Hacker News new | ask | show | jobs
by throwaway0a5e 2052 days ago
The things you'd need to do to get the world to accept a definition of "comfort" that doesn't include eating meat (vegan definition) several times a week, living and working comfortably climate control buildings and access to a wide array of consumer products would not be pretty to put it mildly.

Making people's standards of living go backwards make them shoot you.

Holding down people's standards of living makes their kids or grand-kids shoot you.

Policy sticks are a time bomb. Social solutions (convincing people to behave in a way that reduces their environmental footprint) only get you so far. We need technical solutions (more efficiency in the entire economy) such that people can eat fish or beef and drive in cars (or have access to functionally equivalent or superior analogues) at lesser environmental cost. The "western lifestyle" (moving target, I know) needs to scale because even if the west manages to reduce consumption enough to have a good impact the masses in developing nations are certainly not going to settle for the status quo let alone a reduction in consumption.

2 comments

You need less people, fundamentally. The total fertility rate is declining across the world luckily (except a handful of countries and Africa) [1], but everyone around now is going to have a rough ride until equilibrium is reached (sometime after 2100). Can’t grow your way out of resource exhaustion (renewables excepted).

[1] https://ourworldindata.org/fertility-rate#country-by-country...

Thanks for pointing that out. Our World In Data’s data is out of date [1], I keep poking them to update their fertility rate data but get no response (maybe busy with COVID data sets, I have no context into why).

[1] https://ourworldindata.org/fertility-rate

I suspect that Covid is going to run a coach and horses right through that improvement. The best ways of getting population growth down in places like Africa are education and a strong, stable economy - and it's just trashed both.
Actually, the best way is empowering women.
We can also just have fewer people: If you lower infant mortality, educate women and give them access to family planning, all evidence suggests they will choose to have fewer children.

It's much easier for the planet to support a high standard of living for four or six billion people than eight or ten billion.

I agree with the premise but the fundamental question is whether we can get from the current status quo to a hypothetical sustainable equilibrium without the squeeze of climate change causing a ton of pain along the way and in a manner that is at least kinda sorta ethically tolerable (i.e. genocide and/or picking who gets to reproduce are not options on the table).
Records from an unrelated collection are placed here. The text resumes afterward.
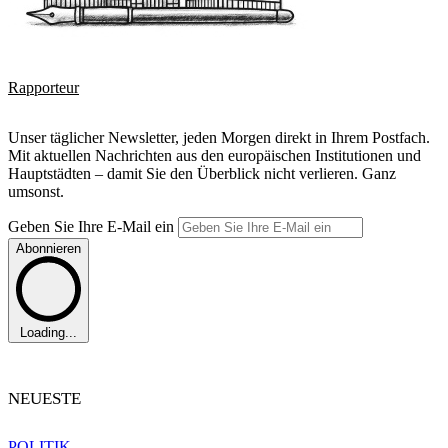
Rapporteur
Unser täglicher Newsletter, jeden Morgen direkt in Ihrem Postfach.
Mit aktuellen Nachrichten aus den europäischen Institutionen und
Hauptstädten – damit Sie den Überblick nicht verlieren. Ganz
umsonst.
Geben Sie Ihre E-Mail ein
Abonnieren
Loading...
NEUESTE
POLITIK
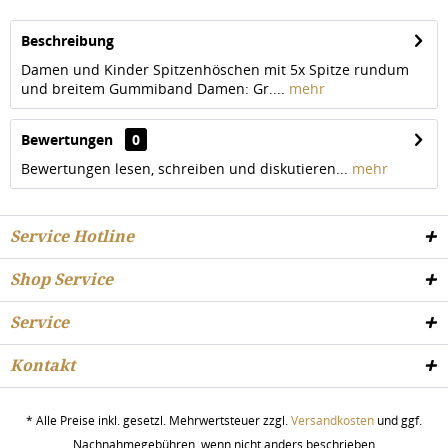
Beschreibung
Damen und Kinder Spitzenhöschen mit 5x Spitze rundum
und breitem Gummiband Damen: Gr....
mehr
Bewertungen
0
Bewertungen lesen, schreiben und diskutieren...
mehr
Service Hotline
Shop Service
Service
Kontakt
* Alle Preise inkl. gesetzl. Mehrwertsteuer zzgl.
Versandkosten
und ggf.
Nachnahmegebühren, wenn nicht anders beschrieben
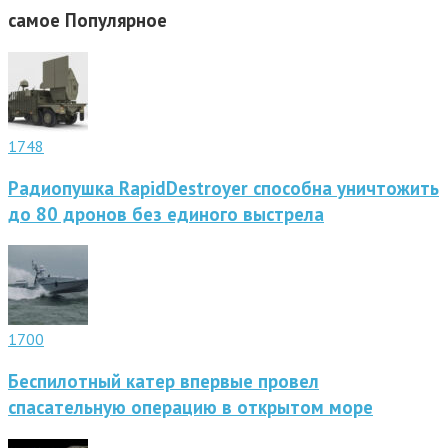
самое
Популярное
1748
Радиопушка RapidDestroyer способна уничтожить
до 80 дронов без единого выстрела
1700
Беспилотный катер впервые провел
спасательную операцию в открытом море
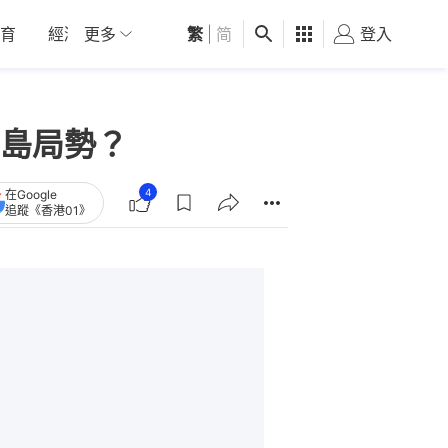
育
經濟
更多
01深圳
繁
觀點
|
简
健康
好食玩飛
登入
女
島局勢？
4
在Google
追蹤《香港01》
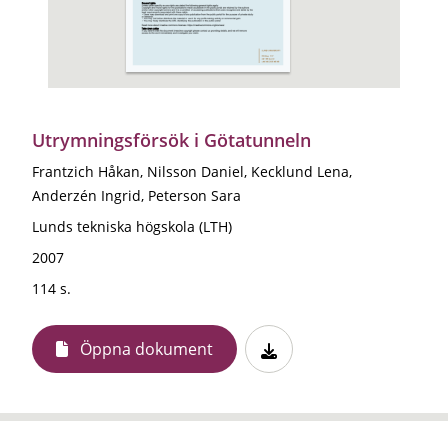
Utrymningsförsök i Götatunneln
Frantzich Håkan, Nilsson Daniel, Kecklund Lena,
Anderzén Ingrid, Peterson Sara
Lunds tekniska högskola (LTH)
2007
114 s.
Öppna dokument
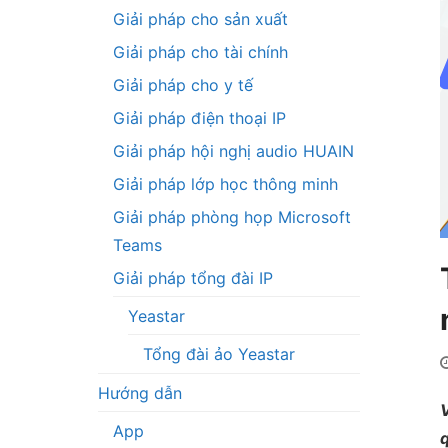
Giải pháp cho sản xuất
Giải pháp cho tài chính
Giải pháp cho y tế
Giải pháp điện thoại IP
Giải pháp hội nghị audio HUAIN
Giải pháp lớp học thông minh
Giải pháp phòng họp Microsoft
Teams
Giải pháp tổng đài IP
Yeastar
Tổng đài ảo Yeastar
Hướng dẫn
V
App
q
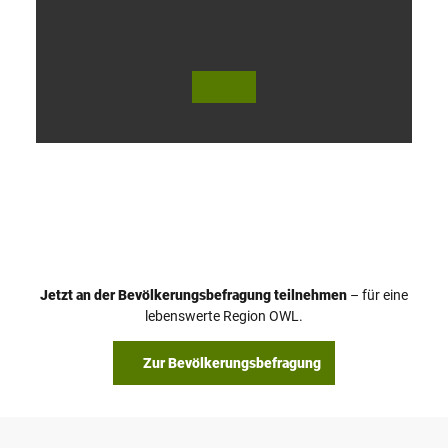
V
i
d
e
o
Jetzt an der Bevölkerungsbefragung teilnehmen
– für eine
a
© Teutoburger Wald Tourismus / P. Gawandtka
© T. Goedeck
lebenswerte Region OWL.
b
s
Zur Bevölkerungsbefragung
p
i
e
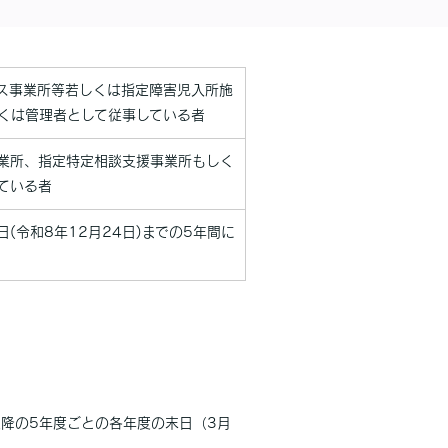
ビス事業所等若しくは指定障害児入所施
くは管理者として従事している者
事業所、指定特定相談支援事業所もしく
ている者
(令和8年12月24日)までの5年間に
降の5年度ごとの各年度の末日（3月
The developing world population growth is peaking soon or looks to be. But standards of living growth there is exploding so their impact will peak at some unknown point in the future. The already developed world is staying roughly static in terms of population and environmental impact per person is declining slowly there. To use a metaphor, it's like we've got a half full bucket, are very slowly siphoning out water and are also half way through rapidly pouring in an unknown amount of water. Will it overflow? Nobody knows. It would be prudent to try to remove more water and pour in less though.

Edit: Anyone care to tell me why I'm so wrong? Is genocide back on the table or are people just annoyed that this is a hard problem with no shovel ready silver bullet?